La première fois, en juin, ils n'étaient qu'une dizaine, en haut des Champs-Élysées : quelques "anciens", motivés, venus saluer un de leurs jeunes frères d'armes tombé au combat en Afghanistan. Ce jeudi 17 novembre, ils étaient deux cents à trois cents, sur le pont Alexandre-III, au passage du convoi funéraire du légionnaire Goran Franjkovic, 25 ans, tué trois jours plus tôt, devenu "Français par le sang versé".

 

Dans cette petite foule, des civils, parfois réservistes, des militaires en tenue, des pompiers de Paris, des étudiants et des badauds, impressionnéspar ce convoi escorté par des motards en grand uniforme, roulant assez lentement pour apercevoir le képi blanc de Franjkovic sur son cercueil. « Notre petit groupe a essaimé, sourit Bernard, ancien appelé parachutiste. On avait l'impression que les corps de nos tués en opération revenaient en catimini. Ce n'est plus le cas. » Cet hommage est maintenant relayé par les associations et même par l'état-major.

 

 

Jusqu'en avril, les dépouilles mortelles arrivaient à l'aéroport de Roissy le matin. Une brève cérémonie privée (sans médias ni spectateurs) s'y déroulait au pavillon d'honneur, en présence de la famille et des compagnons d'armes les plus proches, avec le chef d'état-major de l'armée du soldat tué. L'hommage national public était ensuite rendu dans la garnison du décédé, présidé par le ministre de la Défense et, dans certains cas, par le président de la République.

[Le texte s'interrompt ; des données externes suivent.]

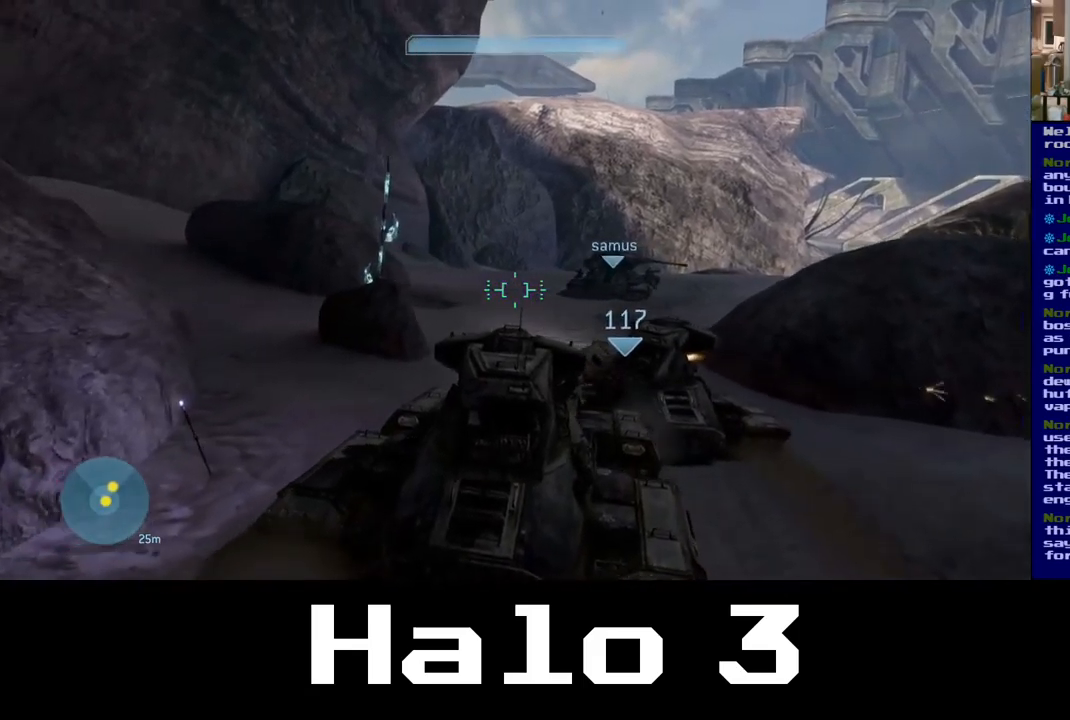
{"buttons": [], "left_stick": "up", "right_stick": "center", "events": [[33, "right_stick", "up-left"], [167, "right_stick", "center"]]}
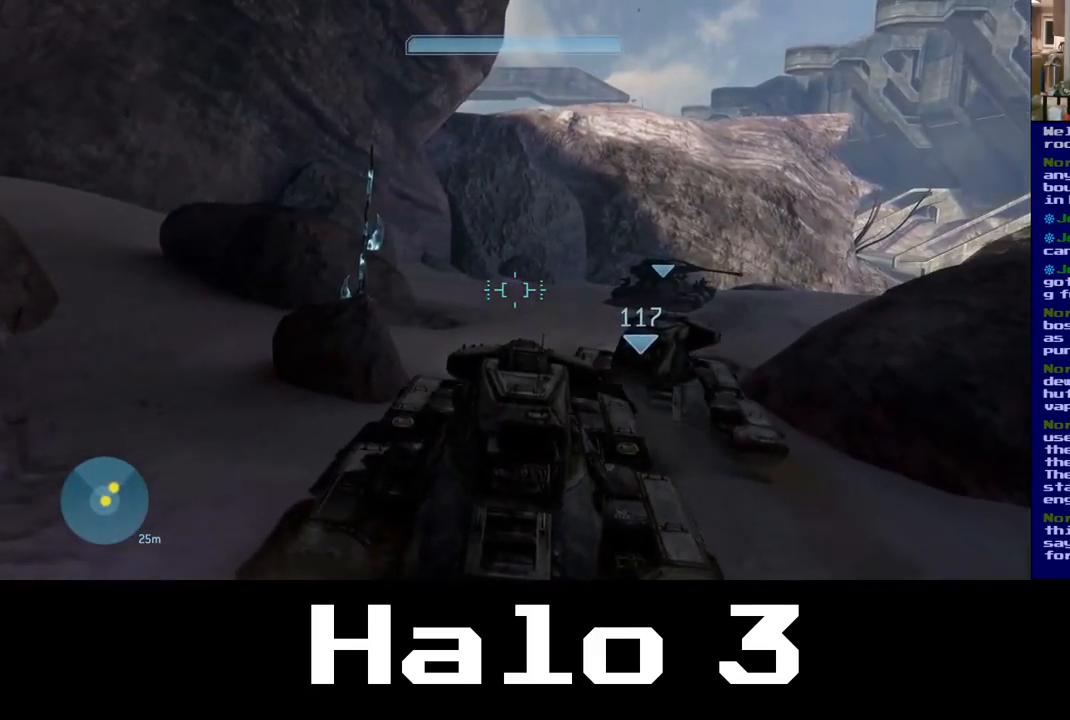
{"buttons": [], "left_stick": "up", "right_stick": "up", "events": [[133, "right_stick", "up-left"], [350, "right_stick", "up"]]}
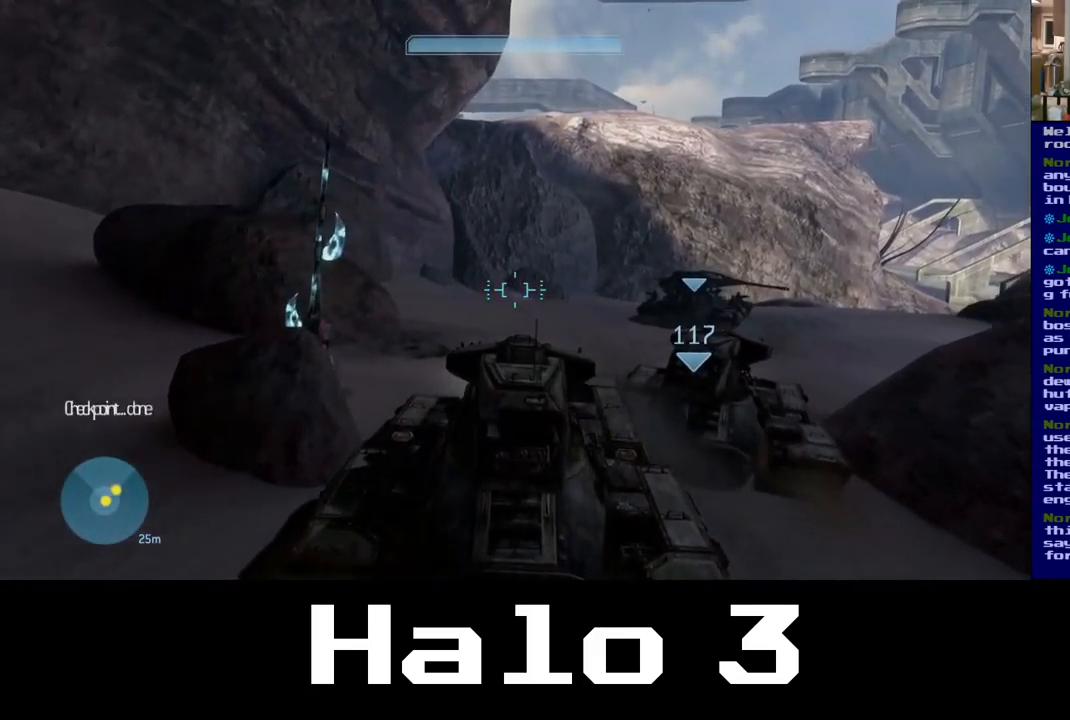
{"buttons": [], "left_stick": "up", "right_stick": "up-right", "events": [[150, "right_stick", "up-right"]]}
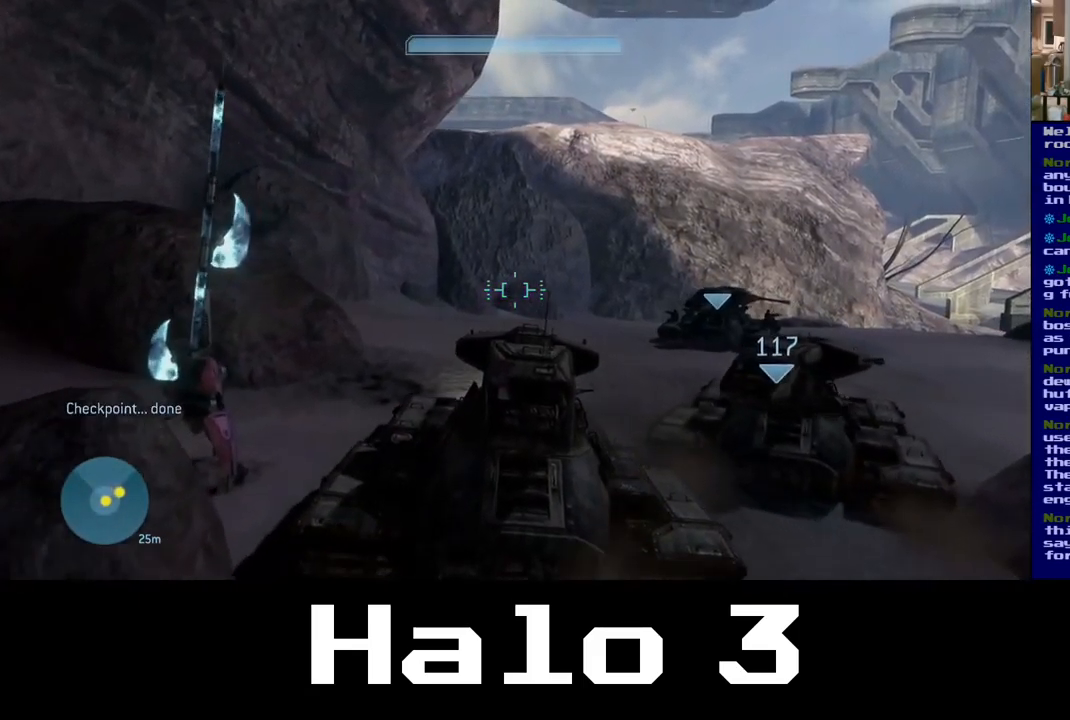
{"buttons": [], "left_stick": "up", "right_stick": "center", "events": [[500, "right_stick", "center"]]}
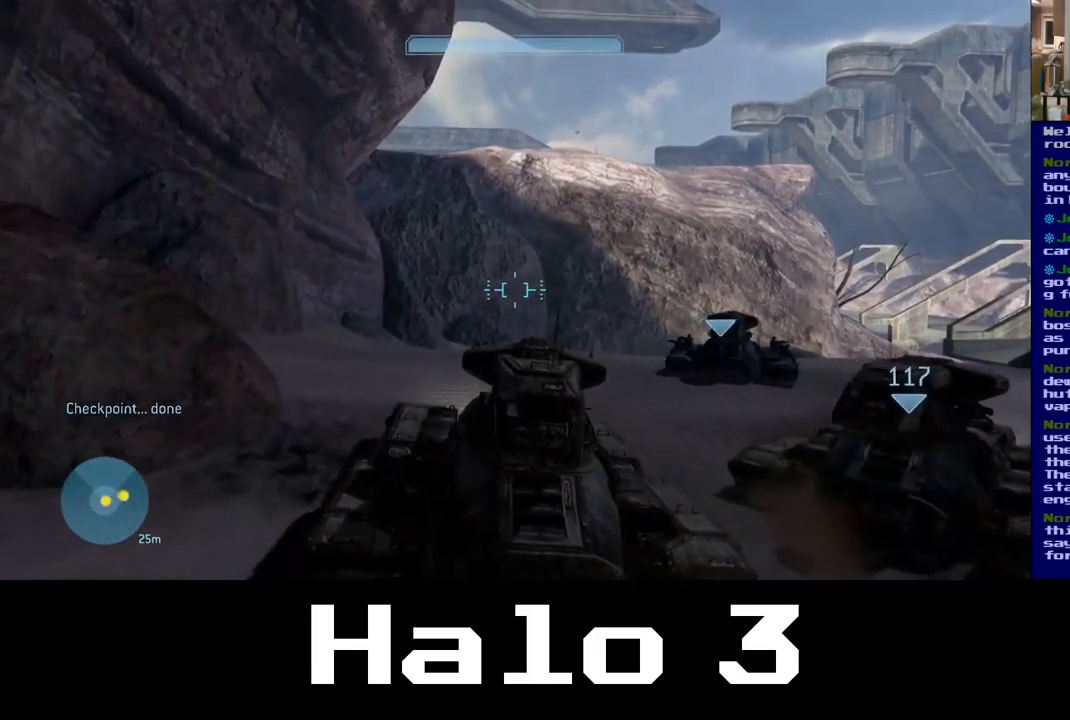
{"buttons": [], "left_stick": "up", "right_stick": "center", "events": [[50, "right_stick", "down-right"], [467, "right_stick", "center"]]}
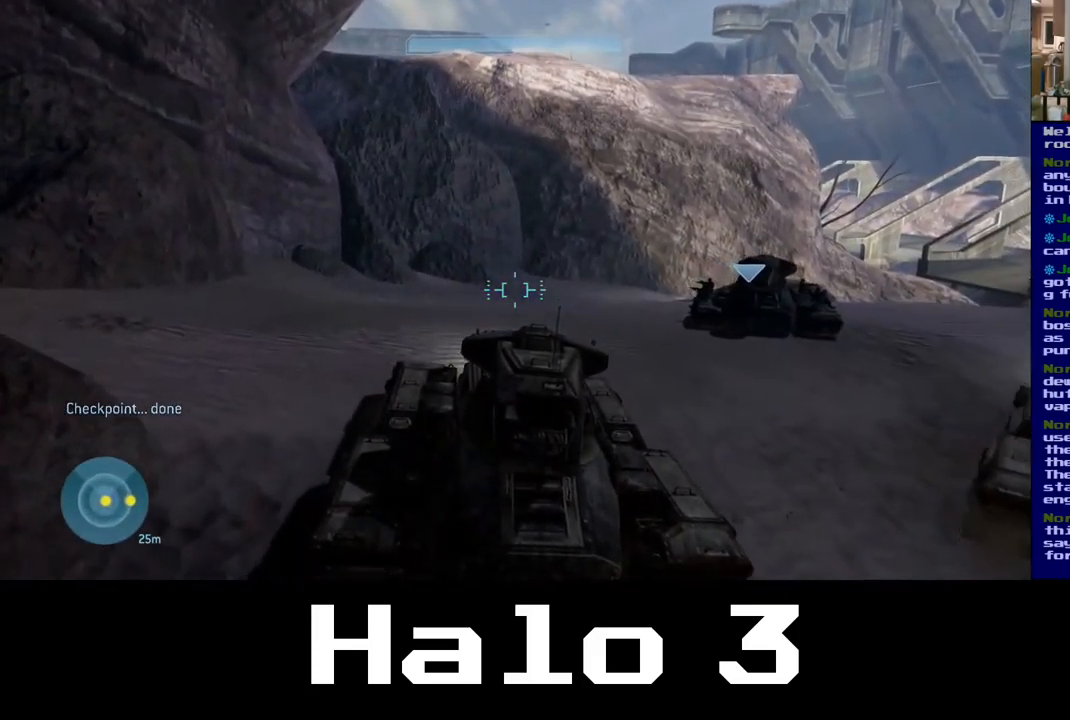
{"buttons": [], "left_stick": "up", "right_stick": "down-right", "events": [[267, "right_stick", "down-right"]]}
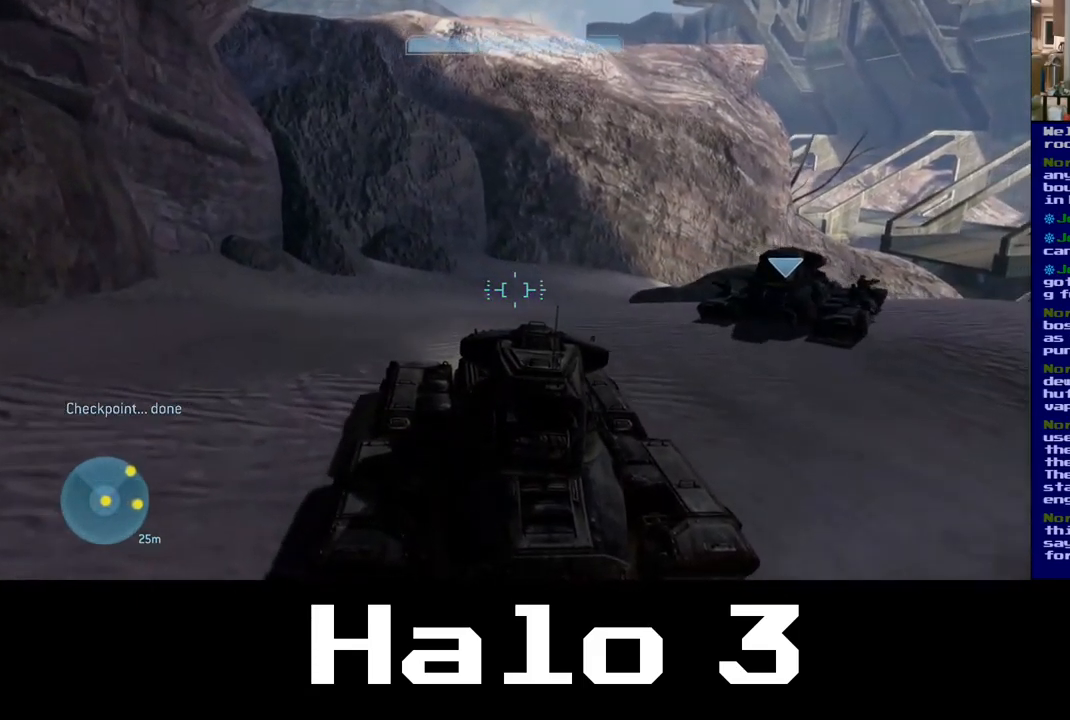
{"buttons": [], "left_stick": "up", "right_stick": "down-right", "events": []}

Les circonstances et la volonté d'un chef ont modifié la donne. Immobilisé par des travaux importants commencés en février, le pavillon d'honneur de Roissy n'était plus disponible. Le général Bruno Dary, gouverneur militaire de Paris, décidait alors de modifier le protocole. Connu pour son attention à l'égard des soldats victimes du devoir et de leur famille, ce soldat (légionnaire parachutiste, il combattit à Kolwezi en 1978), transférait aux Invalides les cérémonies de l'hommage privé, pour gagner en dignité. « Il fallait des conditions satisfaisantes, en particulier pour les familles dont c'était le tout premier contact avec le corps de leur défunt », précise le colonel Olivier Sastre, chargé de communication auprès du général Dary.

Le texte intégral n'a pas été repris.